◆ **WHAT TO DO**: What is the count of lines in the data that hold the string "shape"? State the number alone.
RECORDS PROVIDED section start
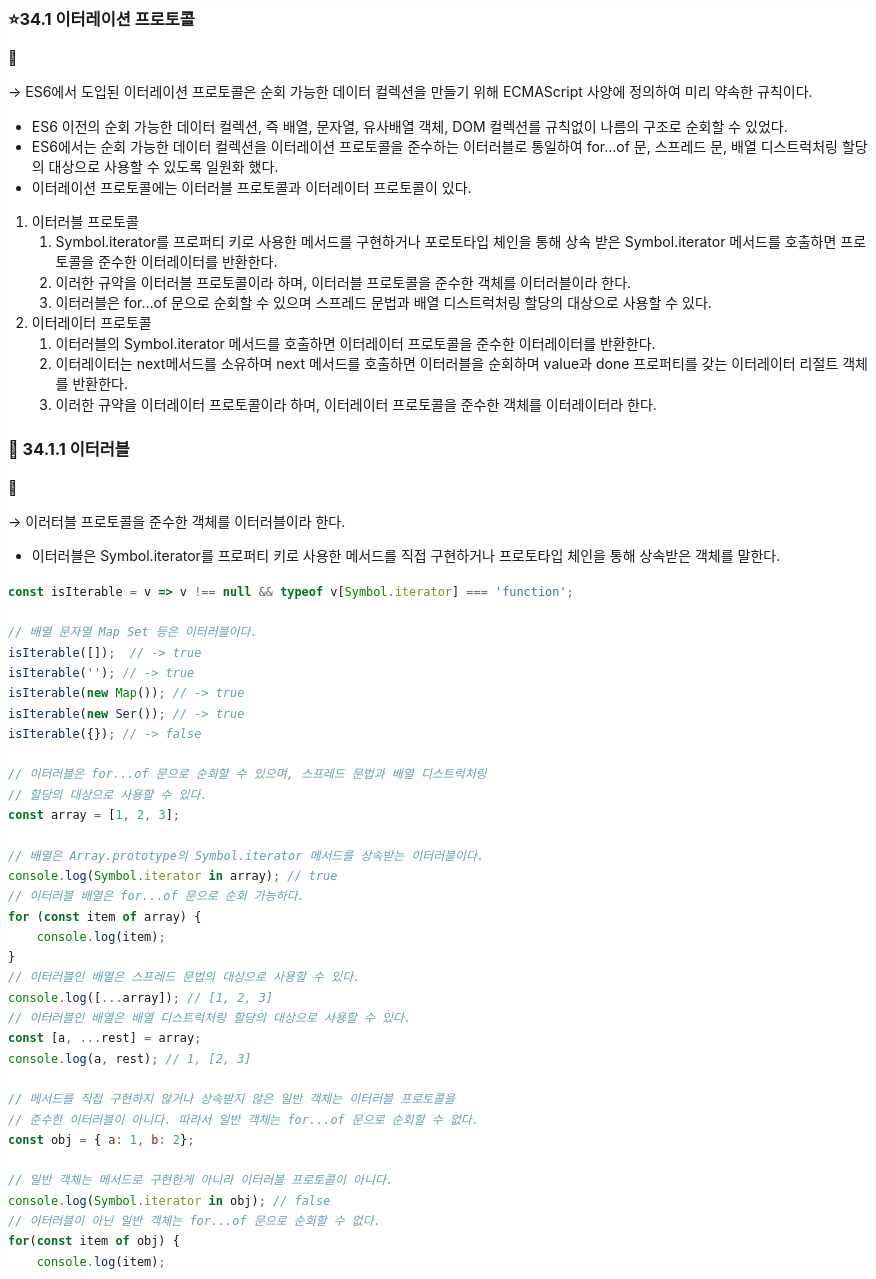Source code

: ### ⭐️34.1 이터레이션 프로토콜

<aside>
🔅

→ ES6에서 도입된 이터레이션 프로토콜은 순회 가능한 데이터 컬렉션을 만들기 위해 ECMAScript 사양에 정의하여 미리 약속한 규칙이다.

- ES6 이전의 순회 가능한 데이터 컬렉션, 즉 배열, 문자열, 유사배열 객체, DOM 컬렉션를 규칙없이 나름의 구조로 순회할 수 있었다.
- ES6에서는 순회 가능한 데이터 컬렉션을 이터레이션 프로토콜을 준수하는 이터러블로 통일하여 for…of 문, 스프레드 문, 배열 디스트럭처링 할당의 대상으로 사용할 수 있도록 일원화 했다.
- 이터레이션 프로토콜에는 이터러블 프로토콜과 이터레이터 프로토콜이 있다.
1. 이터러블 프로토콜
    1. Symbol.iterator를 프로퍼티 키로 사용한 메서드를 구현하거나 포로토타입 체인을 통해 상속 받은 Symbol.iterator 메서드를 호출하면 프로토콜을 준수한 이터레이터를 반환한다.
    2. 이러한 규약을 이터러블 프로토콜이라 하며, 이터러블 프로토콜을 준수한 객체를 이터러블이라 한다.
    3. 이터러블은 for…of 문으로 순회할 수 있으며 스프레드 문법과 배열 디스트럭처링 할당의 대상으로 사용할 수 있다.
2. 이터레이터 프로토콜
    1. 이터러블의 Symbol.iterator 메서드를 호출하면 이터레이터 프로토콜을 준수한 이터레이터를 반환한다.
    2. 이터레이터는 next메서드를 소유하며 next 메서드를 호출하면 이터러블을 순회하며 value과 done 프로퍼티를 갖는 이터레이터 리절트 객체를 반환한다.
    3. 이러한 규약을 이터레이터 프로토콜이라 하며, 이터레이터 프로토콜을 준수한 객체를 이터레이터라 한다.
</aside>

### **📌 34.1.1 이터러블**

<aside>
🔅

→ 이러터블 프로토콜을 준수한 객체를 이터러블이라 한다.

- 이터러블은 Symbol.iterator를 프로퍼티 키로 사용한 메서드를 직접 구현하거나 프로토타입 체인을 통해 상속받은 객체를 말한다.

```jsx
const isIterable = v => v !== null && typeof v[Symbol.iterator] === 'function';

// 배열 문자열 Map Set 등은 이터러블이다.
isIterable([]);  // -> true
isIterable(''); // -> true
isIterable(new Map()); // -> true
isIterable(new Ser()); // -> true
isIterable({}); // -> false

// 이터러블은 for...of 문으로 순회할 수 있으며, 스프레드 문법과 배열 디스트럭처링
// 할당의 대상으로 사용할 수 있다.
const array = [1, 2, 3];

// 배열은 Array.prototype의 Symbol.iterator 메서드를 상속받는 이터러블이다.
console.log(Symbol.iterator in array); // true
// 이터러블 배열은 for...of 문으로 순회 가능하다.
for (const item of array) {
	console.log(item);
}
// 이터러블인 배열은 스프레드 문법의 대상으로 사용할 수 있다.
console.log([...array]); // [1, 2, 3]
// 이터러블인 배열은 배열 디스트럭처링 할당의 대상으로 사용할 수 있다.
const [a, ...rest] = array;
console.log(a, rest); // 1, [2, 3]

// 메서드를 직접 구현하지 않거나 상속받지 않은 일반 객체는 이터러블 프로토콜을 
// 준수한 이터러블이 아니다. 따라서 일반 객체는 for...of 문으로 순회할 수 없다.
const obj = { a: 1, b: 2};

// 일반 객체는 메서드로 구현한게 아니라 이터러블 프로토콜이 아니다.
console.log(Symbol.iterator in obj); // false
// 이터러블이 아닌 일반 객체는 for...of 문으로 순회할 수 없다.
for(const item of obj) {
	console.log(item);
```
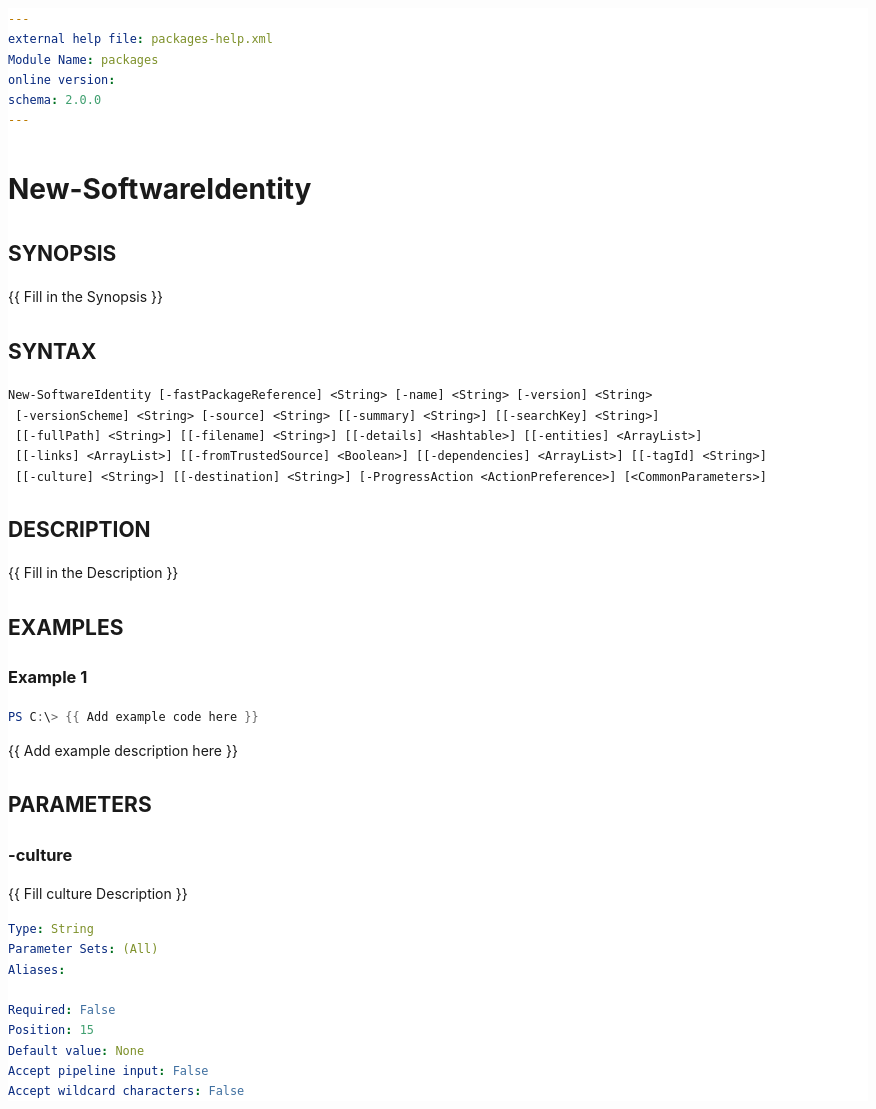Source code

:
 ```yaml
---
external help file: packages-help.xml
Module Name: packages
online version:
schema: 2.0.0
---
```


# New-SoftwareIdentity

## SYNOPSIS
{{ Fill in the Synopsis }}

## SYNTAX

```
New-SoftwareIdentity [-fastPackageReference] <String> [-name] <String> [-version] <String>
 [-versionScheme] <String> [-source] <String> [[-summary] <String>] [[-searchKey] <String>]
 [[-fullPath] <String>] [[-filename] <String>] [[-details] <Hashtable>] [[-entities] <ArrayList>]
 [[-links] <ArrayList>] [[-fromTrustedSource] <Boolean>] [[-dependencies] <ArrayList>] [[-tagId] <String>]
 [[-culture] <String>] [[-destination] <String>] [-ProgressAction <ActionPreference>] [<CommonParameters>]
```

## DESCRIPTION
{{ Fill in the Description }}

## EXAMPLES

### Example 1
```powershell
PS C:\> {{ Add example code here }}
```

{{ Add example description here }}

## PARAMETERS

### -culture
{{ Fill culture Description }}

```yaml
Type: String
Parameter Sets: (All)
Aliases:

Required: False
Position: 15
Default value: None
Accept pipeline input: False
Accept wildcard characters: False
```
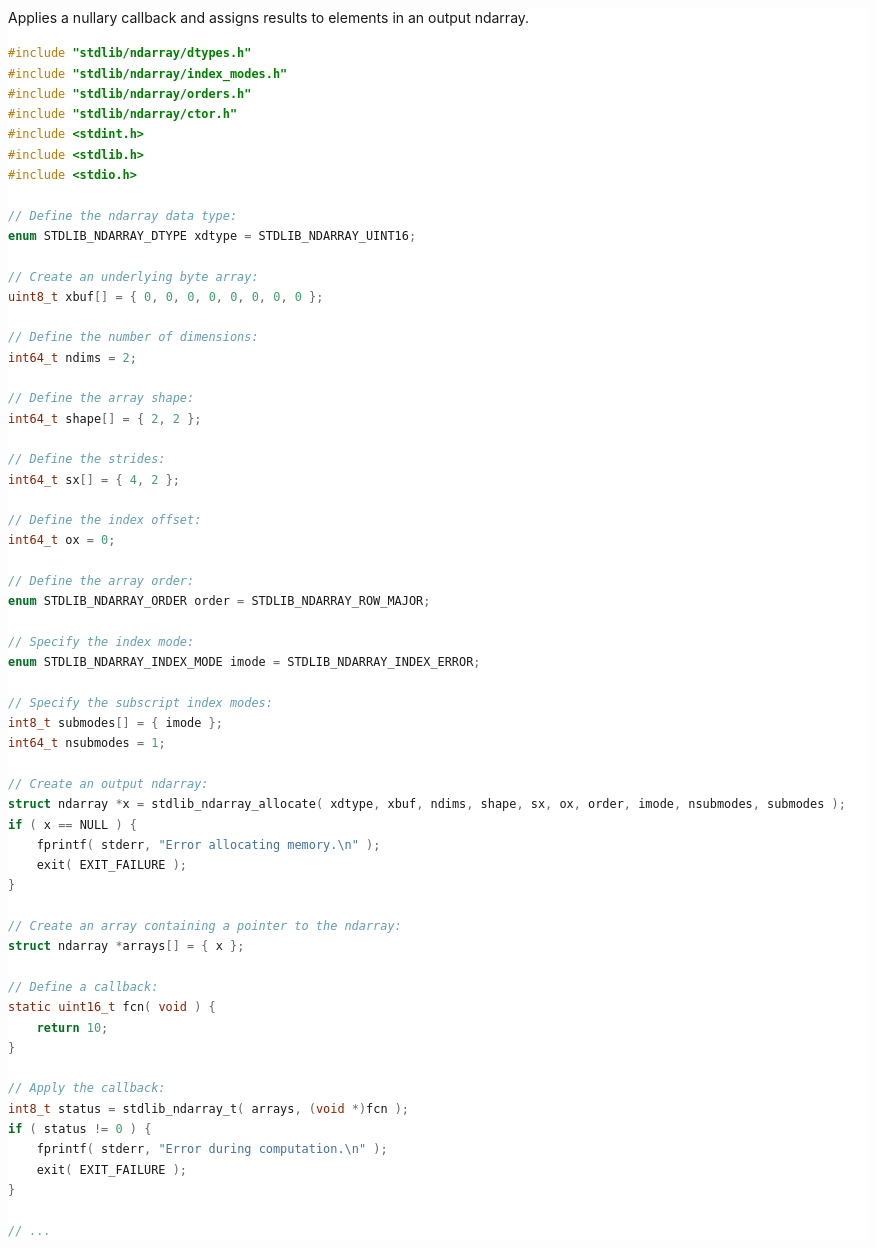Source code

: Applies a nullary callback and assigns results to elements in an output ndarray.

```c
#include "stdlib/ndarray/dtypes.h"
#include "stdlib/ndarray/index_modes.h"
#include "stdlib/ndarray/orders.h"
#include "stdlib/ndarray/ctor.h"
#include <stdint.h>
#include <stdlib.h>
#include <stdio.h>

// Define the ndarray data type:
enum STDLIB_NDARRAY_DTYPE xdtype = STDLIB_NDARRAY_UINT16;

// Create an underlying byte array:
uint8_t xbuf[] = { 0, 0, 0, 0, 0, 0, 0, 0 };

// Define the number of dimensions:
int64_t ndims = 2;

// Define the array shape:
int64_t shape[] = { 2, 2 };

// Define the strides:
int64_t sx[] = { 4, 2 };

// Define the index offset:
int64_t ox = 0;

// Define the array order:
enum STDLIB_NDARRAY_ORDER order = STDLIB_NDARRAY_ROW_MAJOR;

// Specify the index mode:
enum STDLIB_NDARRAY_INDEX_MODE imode = STDLIB_NDARRAY_INDEX_ERROR;

// Specify the subscript index modes:
int8_t submodes[] = { imode };
int64_t nsubmodes = 1;

// Create an output ndarray:
struct ndarray *x = stdlib_ndarray_allocate( xdtype, xbuf, ndims, shape, sx, ox, order, imode, nsubmodes, submodes );
if ( x == NULL ) {
    fprintf( stderr, "Error allocating memory.\n" );
    exit( EXIT_FAILURE );
}

// Create an array containing a pointer to the ndarray:
struct ndarray *arrays[] = { x };

// Define a callback:
static uint16_t fcn( void ) {
    return 10;
}

// Apply the callback:
int8_t status = stdlib_ndarray_t( arrays, (void *)fcn );
if ( status != 0 ) {
    fprintf( stderr, "Error during computation.\n" );
    exit( EXIT_FAILURE );
}

// ...

```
RECORDS PROVIDED section end
◆ **ANSWER FOR THE TASK**: 3